DIRECTIVE – Copy each line of the records exactly, stopping only after the line that contains "4,1,4,$2,$3,$4,$5,$6,$7,$8,$9,$2,$3,0*" has been written, and leave pictures out.

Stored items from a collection
====

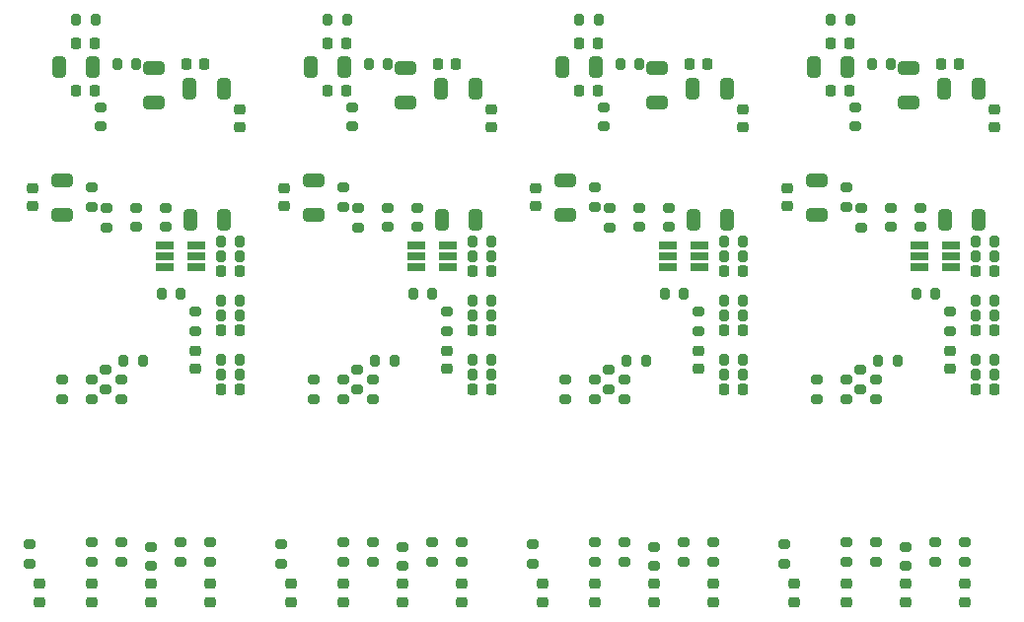
<source format=gbr>
%TF.GenerationSoftware,KiCad,Pcbnew,7.0.5*%
%TF.CreationDate,2025-02-11T02:47:10-05:00*%
%TF.ProjectId,ssr_load_switch,7373725f-6c6f-4616-945f-737769746368,rev?*%
%TF.SameCoordinates,Original*%
%TF.FileFunction,Paste,Top*%
%TF.FilePolarity,Positive*%
%FSLAX46Y46*%
G04 Gerber Fmt 4.6, Leading zero omitted, Abs format (unit mm)*
G04 Created by KiCad (PCBNEW 7.0.5) date 2025-02-11 02:47:10*
%MOMM*%
%LPD*%
G01*
G04 APERTURE LIST*
G04 Aperture macros list*
%AMRoundRect*
0 Rectangle with rounded corners*
0 $1 Rounding radius*
0 $2 $3 $4 $5 $6 $7 $8 $9 X,Y pos of 4 corners*
0 Add a 4 corners polygon primitive as box body*
4,1,4,$2,$3,$4,$5,$6,$7,$8,$9,$2,$3,0*
0 Add four circle primitives for the rounded corners*
1,1,$1+$1,$2,$3*
1,1,$1+$1,$4,$5*
1,1,$1+$1,$6,$7*
1,1,$1+$1,$8,$9*
0 Add four rect primitives between the rounded corners*
20,1,$1+$1,$2,$3,$4,$5,0*
20,1,$1+$1,$4,$5,$6,$7,0*
20,1,$1+$1,$6,$7,$8,$9,0*
20,1,$1+$1,$8,$9,$2,$3,0*%
G04 Aperture macros list end*
%ADD10RoundRect,0.218750X-0.218750X-0.256250X0.218750X-0.256250X0.218750X0.256250X-0.218750X0.256250X0*%
%ADD11RoundRect,0.218750X0.256250X-0.218750X0.256250X0.218750X-0.256250X0.218750X-0.256250X-0.218750X0*%
%ADD12RoundRect,0.200000X-0.275000X0.200000X-0.275000X-0.200000X0.275000X-0.200000X0.275000X0.200000X0*%
%ADD13RoundRect,0.200000X-0.200000X-0.275000X0.200000X-0.275000X0.200000X0.275000X-0.200000X0.275000X0*%
%ADD14RoundRect,0.200000X0.275000X-0.200000X0.275000X0.200000X-0.275000X0.200000X-0.275000X-0.200000X0*%
%ADD15RoundRect,0.200000X0.200000X0.275000X-0.200000X0.275000X-0.200000X-0.275000X0.200000X-0.275000X0*%
%ADD16R,1.560000X0.650000*%
%ADD17RoundRect,0.250000X-0.325000X-0.650000X0.325000X-0.650000X0.325000X0.650000X-0.325000X0.650000X0*%
%ADD18RoundRect,0.250000X0.650000X-0.325000X0.650000X0.325000X-0.650000X0.325000X-0.650000X-0.325000X0*%
%ADD19RoundRect,0.250000X-0.650000X0.325000X-0.650000X-0.325000X0.650000X-0.325000X0.650000X0.325000X0*%
%ADD20RoundRect,0.225000X0.225000X0.250000X-0.225000X0.250000X-0.225000X-0.250000X0.225000X-0.250000X0*%
%ADD21RoundRect,0.225000X-0.225000X-0.250000X0.225000X-0.250000X0.225000X0.250000X-0.225000X0.250000X0*%
%ADD22RoundRect,0.225000X0.250000X-0.225000X0.250000X0.225000X-0.250000X0.225000X-0.250000X-0.225000X0*%
%ADD23RoundRect,0.250000X0.325000X0.650000X-0.325000X0.650000X-0.325000X-0.650000X0.325000X-0.650000X0*%
G04 APERTURE END LIST*
D10*
%TO.C,D6*%
X32481574Y-47835000D03*
X34056574Y-47835000D03*
%TD*%
%TO.C,D7*%
X32481574Y-42755000D03*
X34056574Y-42755000D03*
%TD*%
%TO.C,D8*%
X32481574Y-37675000D03*
X34056574Y-37675000D03*
%TD*%
D11*
%TO.C,D4*%
X16899074Y-66097500D03*
X16899074Y-64522500D03*
%TD*%
%TO.C,D3*%
X21344074Y-66097500D03*
X21344074Y-64522500D03*
%TD*%
%TO.C,D2*%
X26424074Y-66097500D03*
X26424074Y-64522500D03*
%TD*%
%TO.C,D1*%
X31504074Y-66097500D03*
X31504074Y-64522500D03*
%TD*%
D12*
%TO.C,R26*%
X22614074Y-32265000D03*
X22614074Y-33915000D03*
%TD*%
D13*
%TO.C,R25*%
X32444074Y-36405000D03*
X34094074Y-36405000D03*
%TD*%
%TO.C,R22*%
X32444074Y-40215000D03*
X34094074Y-40215000D03*
%TD*%
%TO.C,R21*%
X32444074Y-46565000D03*
X34094074Y-46565000D03*
%TD*%
%TO.C,R20*%
X32444074Y-45295000D03*
X34094074Y-45295000D03*
%TD*%
D14*
%TO.C,R18*%
X16056495Y-62802832D03*
X16056495Y-61152832D03*
%TD*%
D12*
%TO.C,R10*%
X23884074Y-46985000D03*
X23884074Y-48635000D03*
%TD*%
D14*
%TO.C,R16*%
X26445287Y-63015648D03*
X26445287Y-61365648D03*
%TD*%
%TO.C,R15*%
X31504074Y-62605000D03*
X31504074Y-60955000D03*
%TD*%
D15*
%TO.C,R9*%
X21674074Y-16085000D03*
X20024074Y-16085000D03*
%TD*%
%TO.C,R4*%
X25727131Y-45356121D03*
X24077131Y-45356121D03*
%TD*%
%TO.C,R7*%
X25204074Y-19895000D03*
X23554074Y-19895000D03*
%TD*%
D14*
%TO.C,R13*%
X23884074Y-62605000D03*
X23884074Y-60955000D03*
%TD*%
%TO.C,R3*%
X21344074Y-32150000D03*
X21344074Y-30500000D03*
%TD*%
D11*
%TO.C,D5*%
X30234074Y-46082500D03*
X30234074Y-44507500D03*
%TD*%
D14*
%TO.C,R17*%
X21344074Y-62605000D03*
X21344074Y-60955000D03*
%TD*%
D13*
%TO.C,R23*%
X32444074Y-41485000D03*
X34094074Y-41485000D03*
%TD*%
%TO.C,R8*%
X27364074Y-39580000D03*
X29014074Y-39580000D03*
%TD*%
D12*
%TO.C,R6*%
X27694074Y-32240000D03*
X27694074Y-33890000D03*
%TD*%
D14*
%TO.C,R14*%
X28964074Y-62605000D03*
X28964074Y-60955000D03*
%TD*%
%TO.C,R11*%
X21344074Y-48635000D03*
X21344074Y-46985000D03*
%TD*%
D13*
%TO.C,R24*%
X32444074Y-35135000D03*
X34094074Y-35135000D03*
%TD*%
D12*
%TO.C,R5*%
X25154074Y-32240000D03*
X25154074Y-33890000D03*
%TD*%
D14*
%TO.C,R12*%
X18804074Y-48635000D03*
X18804074Y-46985000D03*
%TD*%
D12*
%TO.C,R19*%
X30234074Y-41155000D03*
X30234074Y-42805000D03*
%TD*%
%TO.C,R2*%
X22120306Y-23595149D03*
X22120306Y-25245149D03*
%TD*%
%TO.C,R1*%
X22584333Y-46174105D03*
X22584333Y-47824105D03*
%TD*%
D16*
%TO.C,U3*%
X30314074Y-37355000D03*
X30314074Y-36405000D03*
X30314074Y-35455000D03*
X27614074Y-35455000D03*
X27614074Y-36405000D03*
X27614074Y-37355000D03*
%TD*%
D17*
%TO.C,R8_1206*%
X29795326Y-33227259D03*
X32745326Y-33227259D03*
%TD*%
D18*
%TO.C,R4_1206*%
X18804074Y-32800000D03*
X18804074Y-29850000D03*
%TD*%
D19*
%TO.C,R1_1206*%
X26726982Y-20258581D03*
X26726982Y-23208581D03*
%TD*%
D17*
%TO.C,C4_1206*%
X29776969Y-22027440D03*
X32726969Y-22027440D03*
%TD*%
D20*
%TO.C,C1*%
X21589900Y-18072861D03*
X20039900Y-18072861D03*
%TD*%
D21*
%TO.C,D10*%
X29459074Y-19895000D03*
X31009074Y-19895000D03*
%TD*%
D22*
%TO.C,C3*%
X34077877Y-25333617D03*
X34077877Y-23783617D03*
%TD*%
D20*
%TO.C,D9*%
X21593554Y-22148882D03*
X20043554Y-22148882D03*
%TD*%
D22*
%TO.C,C2*%
X16264074Y-32100000D03*
X16264074Y-30550000D03*
%TD*%
D23*
%TO.C,C5_1206*%
X21485570Y-20143884D03*
X18535570Y-20143884D03*
%TD*%
D10*
%TO.C,D6*%
X54071574Y-47835000D03*
X55646574Y-47835000D03*
%TD*%
%TO.C,D7*%
X54071574Y-42755000D03*
X55646574Y-42755000D03*
%TD*%
%TO.C,D8*%
X54071574Y-37675000D03*
X55646574Y-37675000D03*
%TD*%
D11*
%TO.C,D4*%
X38489074Y-66097500D03*
X38489074Y-64522500D03*
%TD*%
%TO.C,D3*%
X42934074Y-66097500D03*
X42934074Y-64522500D03*
%TD*%
%TO.C,D2*%
X48014074Y-66097500D03*
X48014074Y-64522500D03*
%TD*%
%TO.C,D1*%
X53094074Y-66097500D03*
X53094074Y-64522500D03*
%TD*%
D12*
%TO.C,R26*%
X44204074Y-32265000D03*
X44204074Y-33915000D03*
%TD*%
D13*
%TO.C,R25*%
X54034074Y-36405000D03*
X55684074Y-36405000D03*
%TD*%
%TO.C,R22*%
X54034074Y-40215000D03*
X55684074Y-40215000D03*
%TD*%
%TO.C,R21*%
X54034074Y-46565000D03*
X55684074Y-46565000D03*
%TD*%
%TO.C,R20*%
X54034074Y-45295000D03*
X55684074Y-45295000D03*
%TD*%
D14*
%TO.C,R18*%
X37646495Y-62802832D03*
X37646495Y-61152832D03*
%TD*%
D12*
%TO.C,R10*%
X45474074Y-46985000D03*
X45474074Y-48635000D03*
%TD*%
D14*
%TO.C,R16*%
X48035287Y-63015648D03*
X48035287Y-61365648D03*
%TD*%
%TO.C,R15*%
X53094074Y-62605000D03*
X53094074Y-60955000D03*
%TD*%
D15*
%TO.C,R9*%
X43264074Y-16085000D03*
X41614074Y-16085000D03*
%TD*%
%TO.C,R4*%
X47317131Y-45356121D03*
X45667131Y-45356121D03*
%TD*%
%TO.C,R7*%
X46794074Y-19895000D03*
X45144074Y-19895000D03*
%TD*%
D14*
%TO.C,R13*%
X45474074Y-62605000D03*
X45474074Y-60955000D03*
%TD*%
%TO.C,R3*%
X42934074Y-32150000D03*
X42934074Y-30500000D03*
%TD*%
D11*
%TO.C,D5*%
X51824074Y-46082500D03*
X51824074Y-44507500D03*
%TD*%
D14*
%TO.C,R17*%
X42934074Y-62605000D03*
X42934074Y-60955000D03*
%TD*%
D13*
%TO.C,R23*%
X54034074Y-41485000D03*
X55684074Y-41485000D03*
%TD*%
%TO.C,R8*%
X48954074Y-39580000D03*
X50604074Y-39580000D03*
%TD*%
D12*
%TO.C,R6*%
X49284074Y-32240000D03*
X49284074Y-33890000D03*
%TD*%
D14*
%TO.C,R14*%
X50554074Y-62605000D03*
X50554074Y-60955000D03*
%TD*%
%TO.C,R11*%
X42934074Y-48635000D03*
X42934074Y-46985000D03*
%TD*%
D13*
%TO.C,R24*%
X54034074Y-35135000D03*
X55684074Y-35135000D03*
%TD*%
D12*
%TO.C,R5*%
X46744074Y-32240000D03*
X46744074Y-33890000D03*
%TD*%
D14*
%TO.C,R12*%
X40394074Y-48635000D03*
X40394074Y-46985000D03*
%TD*%
D12*
%TO.C,R19*%
X51824074Y-41155000D03*
X51824074Y-42805000D03*
%TD*%
%TO.C,R2*%
X43710306Y-23595149D03*
X43710306Y-25245149D03*
%TD*%
%TO.C,R1*%
X44174333Y-46174105D03*
X44174333Y-47824105D03*
%TD*%
D16*
%TO.C,U3*%
X51904074Y-37355000D03*
X51904074Y-36405000D03*
X51904074Y-35455000D03*
X49204074Y-35455000D03*
X49204074Y-36405000D03*
X49204074Y-37355000D03*
%TD*%
D17*
%TO.C,R8_1206*%
X51385326Y-33227259D03*
X54335326Y-33227259D03*
%TD*%
D18*
%TO.C,R4_1206*%
X40394074Y-32800000D03*
X40394074Y-29850000D03*
%TD*%
D19*
%TO.C,R1_1206*%
X48316982Y-20258581D03*
X48316982Y-23208581D03*
%TD*%
D17*
%TO.C,C4_1206*%
X51366969Y-22027440D03*
X54316969Y-22027440D03*
%TD*%
D20*
%TO.C,C1*%
X43179900Y-18072861D03*
X41629900Y-18072861D03*
%TD*%
D21*
%TO.C,D10*%
X51049074Y-19895000D03*
X52599074Y-19895000D03*
%TD*%
D22*
%TO.C,C3*%
X55667877Y-25333617D03*
X55667877Y-23783617D03*
%TD*%
D20*
%TO.C,D9*%
X43183554Y-22148882D03*
X41633554Y-22148882D03*
%TD*%
D22*
%TO.C,C2*%
X37854074Y-32100000D03*
X37854074Y-30550000D03*
%TD*%
D23*
%TO.C,C5_1206*%
X43075570Y-20143884D03*
X40125570Y-20143884D03*
%TD*%
D10*
%TO.C,D6*%
X75661574Y-47835000D03*
X77236574Y-47835000D03*
%TD*%
%TO.C,D7*%
X75661574Y-42755000D03*
X77236574Y-42755000D03*
%TD*%
%TO.C,D8*%
X75661574Y-37675000D03*
X77236574Y-37675000D03*
%TD*%
D11*
%TO.C,D4*%
X60079074Y-66097500D03*
X60079074Y-64522500D03*
%TD*%
%TO.C,D3*%
X64524074Y-66097500D03*
X64524074Y-64522500D03*
%TD*%
%TO.C,D2*%
X69604074Y-66097500D03*
X69604074Y-64522500D03*
%TD*%
%TO.C,D1*%
X74684074Y-66097500D03*
X74684074Y-64522500D03*
%TD*%
D12*
%TO.C,R26*%
X65794074Y-32265000D03*
X65794074Y-33915000D03*
%TD*%
D13*
%TO.C,R25*%
X75624074Y-36405000D03*
X77274074Y-36405000D03*
%TD*%
%TO.C,R22*%
X75624074Y-40215000D03*
X77274074Y-40215000D03*
%TD*%
%TO.C,R21*%
X75624074Y-46565000D03*
X77274074Y-46565000D03*
%TD*%
%TO.C,R20*%
X75624074Y-45295000D03*
X77274074Y-45295000D03*
%TD*%
D14*
%TO.C,R18*%
X59236495Y-62802832D03*
X59236495Y-61152832D03*
%TD*%
D12*
%TO.C,R10*%
X67064074Y-46985000D03*
X67064074Y-48635000D03*
%TD*%
D14*
%TO.C,R16*%
X69625287Y-63015648D03*
X69625287Y-61365648D03*
%TD*%
%TO.C,R15*%
X74684074Y-62605000D03*
X74684074Y-60955000D03*
%TD*%
D15*
%TO.C,R9*%
X64854074Y-16085000D03*
X63204074Y-16085000D03*
%TD*%
%TO.C,R4*%
X68907131Y-45356121D03*
X67257131Y-45356121D03*
%TD*%
%TO.C,R7*%
X68384074Y-19895000D03*
X66734074Y-19895000D03*
%TD*%
D14*
%TO.C,R13*%
X67064074Y-62605000D03*
X67064074Y-60955000D03*
%TD*%
%TO.C,R3*%
X64524074Y-32150000D03*
X64524074Y-30500000D03*
%TD*%
D11*
%TO.C,D5*%
X73414074Y-46082500D03*
X73414074Y-44507500D03*
%TD*%
D14*
%TO.C,R17*%
X64524074Y-62605000D03*
X64524074Y-60955000D03*
%TD*%
D13*
%TO.C,R23*%
X75624074Y-41485000D03*
X77274074Y-41485000D03*
%TD*%
%TO.C,R8*%
X70544074Y-39580000D03*
X72194074Y-39580000D03*
%TD*%
D12*
%TO.C,R6*%
X70874074Y-32240000D03*
X70874074Y-33890000D03*
%TD*%
D14*
%TO.C,R14*%
X72144074Y-62605000D03*
X72144074Y-60955000D03*
%TD*%
%TO.C,R11*%
X64524074Y-48635000D03*
X64524074Y-46985000D03*
%TD*%
D13*
%TO.C,R24*%
X75624074Y-35135000D03*
X77274074Y-35135000D03*
%TD*%
D12*
%TO.C,R5*%
X68334074Y-32240000D03*
X68334074Y-33890000D03*
%TD*%
D14*
%TO.C,R12*%
X61984074Y-48635000D03*
X61984074Y-46985000D03*
%TD*%
D12*
%TO.C,R19*%
X73414074Y-41155000D03*
X73414074Y-42805000D03*
%TD*%
%TO.C,R2*%
X65300306Y-23595149D03*
X65300306Y-25245149D03*
%TD*%
%TO.C,R1*%
X65764333Y-46174105D03*
X65764333Y-47824105D03*
%TD*%
D16*
%TO.C,U3*%
X73494074Y-37355000D03*
X73494074Y-36405000D03*
X73494074Y-35455000D03*
X70794074Y-35455000D03*
X70794074Y-36405000D03*
X70794074Y-37355000D03*
%TD*%
D17*
%TO.C,R8_1206*%
X72975326Y-33227259D03*
X75925326Y-33227259D03*
%TD*%
D18*
%TO.C,R4_1206*%
X61984074Y-32800000D03*
X61984074Y-29850000D03*
%TD*%
D19*
%TO.C,R1_1206*%
X69906982Y-20258581D03*
X69906982Y-23208581D03*
%TD*%
D17*
%TO.C,C4_1206*%
X72956969Y-22027440D03*
X75906969Y-22027440D03*
%TD*%
D20*
%TO.C,C1*%
X64769900Y-18072861D03*
X63219900Y-18072861D03*
%TD*%
D21*
%TO.C,D10*%
X72639074Y-19895000D03*
X74189074Y-19895000D03*
%TD*%
D22*
%TO.C,C3*%
X77257877Y-25333617D03*
X77257877Y-23783617D03*
%TD*%
D20*
%TO.C,D9*%
X64773554Y-22148882D03*
X63223554Y-22148882D03*
%TD*%
D22*
%TO.C,C2*%
X59444074Y-32100000D03*
X59444074Y-30550000D03*
%TD*%
D23*
%TO.C,C5_1206*%
X64665570Y-20143884D03*
X61715570Y-20143884D03*
%TD*%
D10*
%TO.C,D8*%
X97251574Y-37675000D03*
X98826574Y-37675000D03*
%TD*%
%TO.C,D7*%
X97251574Y-42755000D03*
X98826574Y-42755000D03*
%TD*%
%TO.C,D6*%
X97251574Y-47835000D03*
X98826574Y-47835000D03*
%TD*%
D11*
%TO.C,D5*%
X95004074Y-46082500D03*
X95004074Y-44507500D03*
%TD*%
%TO.C,D4*%
X81669074Y-66097500D03*
X81669074Y-64522500D03*
%TD*%
%TO.C,D3*%
X86114074Y-66097500D03*
X86114074Y-64522500D03*
%TD*%
%TO.C,D2*%
X91194074Y-66097500D03*
X91194074Y-64522500D03*
%TD*%
%TO.C,D1*%
X96274074Y-66097500D03*
X96274074Y-64522500D03*
%TD*%
D12*
%TO.C,R26*%
X87384074Y-32265000D03*
X87384074Y-33915000D03*
%TD*%
D13*
%TO.C,R25*%
X97214074Y-36405000D03*
X98864074Y-36405000D03*
%TD*%
%TO.C,R24*%
X97214074Y-35135000D03*
X98864074Y-35135000D03*
%TD*%
%TO.C,R23*%
X97214074Y-41485000D03*
X98864074Y-41485000D03*
%TD*%
%TO.C,R22*%
X97214074Y-40215000D03*
X98864074Y-40215000D03*
%TD*%
%TO.C,R21*%
X97214074Y-46565000D03*
X98864074Y-46565000D03*
%TD*%
%TO.C,R20*%
X97214074Y-45295000D03*
X98864074Y-45295000D03*
%TD*%
D12*
%TO.C,R19*%
X95004074Y-41155000D03*
X95004074Y-42805000D03*
%TD*%
D14*
%TO.C,R18*%
X80826495Y-62802832D03*
X80826495Y-61152832D03*
%TD*%
%TO.C,R17*%
X86114074Y-62605000D03*
X86114074Y-60955000D03*
%TD*%
%TO.C,R16*%
X91215287Y-63015648D03*
X91215287Y-61365648D03*
%TD*%
%TO.C,R15*%
X96274074Y-62605000D03*
X96274074Y-60955000D03*
%TD*%
%TO.C,R14*%
X93734074Y-62605000D03*
X93734074Y-60955000D03*
%TD*%
%TO.C,R13*%
X88654074Y-62605000D03*
X88654074Y-60955000D03*
%TD*%
%TO.C,R12*%
X83574074Y-48635000D03*
X83574074Y-46985000D03*
%TD*%
%TO.C,R11*%
X86114074Y-48635000D03*
X86114074Y-46985000D03*
%TD*%
D12*
%TO.C,R10*%
X88654074Y-46985000D03*
X88654074Y-48635000D03*
%TD*%
D15*
%TO.C,R9*%
X86444074Y-16085000D03*
X84794074Y-16085000D03*
%TD*%
D13*
%TO.C,R8*%
X92134074Y-39580000D03*
X93784074Y-39580000D03*
%TD*%
D15*
%TO.C,R7*%
X89974074Y-19895000D03*
X88324074Y-19895000D03*
%TD*%
D12*
%TO.C,R6*%
X92464074Y-32240000D03*
X92464074Y-33890000D03*
%TD*%
%TO.C,R5*%
X89924074Y-32240000D03*
X89924074Y-33890000D03*
%TD*%
D15*
%TO.C,R4*%
X90497131Y-45356121D03*
X88847131Y-45356121D03*
%TD*%
D14*
%TO.C,R3*%
X86114074Y-32150000D03*
X86114074Y-30500000D03*
%TD*%
D12*
%TO.C,R2*%
X86890306Y-23595149D03*
X86890306Y-25245149D03*
%TD*%
%TO.C,R1*%
X87354333Y-46174105D03*
X87354333Y-47824105D03*
%TD*%
D20*
%TO.C,D9*%
X86363554Y-22148882D03*
X84813554Y-22148882D03*
%TD*%
D16*
%TO.C,U3*%
X92384074Y-37355000D03*
X92384074Y-36405000D03*
X92384074Y-35455000D03*
X95084074Y-35455000D03*
X95084074Y-36405000D03*
X95084074Y-37355000D03*
%TD*%
D17*
%TO.C,R8_1206*%
X94565326Y-33227259D03*
X97515326Y-33227259D03*
%TD*%
D18*
%TO.C,R4_1206*%
X83574074Y-32800000D03*
X83574074Y-29850000D03*
%TD*%
D19*
%TO.C,R1_1206*%
X91496982Y-20258581D03*
X91496982Y-23208581D03*
%TD*%
D21*
%TO.C,D10*%
X94229074Y-19895000D03*
X95779074Y-19895000D03*
%TD*%
D23*
%TO.C,C5_1206*%
X86255570Y-20143884D03*
X83305570Y-20143884D03*
%TD*%
D17*
%TO.C,C4_1206*%
X94546969Y-22027440D03*
X97496969Y-22027440D03*
%TD*%
D22*
%TO.C,C3*%
X98847877Y-25333617D03*
X98847877Y-23783617D03*
%TD*%
%TO.C,C2*%
X81034074Y-32100000D03*
X81034074Y-30550000D03*
%TD*%
D20*
%TO.C,C1*%
X86359900Y-18072861D03*
X84809900Y-18072861D03*
%TD*%
M02*

</source>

====

SOLVED PROBLEM –
<source format=gbr>
%TF.GenerationSoftware,KiCad,Pcbnew,7.0.5*%
%TF.CreationDate,2025-02-11T02:47:10-05:00*%
%TF.ProjectId,ssr_load_switch,7373725f-6c6f-4616-945f-737769746368,rev?*%
%TF.SameCoordinates,Original*%
%TF.FileFunction,Paste,Top*%
%TF.FilePolarity,Positive*%
%FSLAX46Y46*%
G04 Gerber Fmt 4.6, Leading zero omitted, Abs format (unit mm)*
G04 Created by KiCad (PCBNEW 7.0.5) date 2025-02-11 02:47:10*
%MOMM*%
%LPD*%
G01*
G04 APERTURE LIST*
G04 Aperture macros list*
%AMRoundRect*
0 Rectangle with rounded corners*
0 $1 Rounding radius*
0 $2 $3 $4 $5 $6 $7 $8 $9 X,Y pos of 4 corners*
0 Add a 4 corners polygon primitive as box body*
4,1,4,$2,$3,$4,$5,$6,$7,$8,$9,$2,$3,0*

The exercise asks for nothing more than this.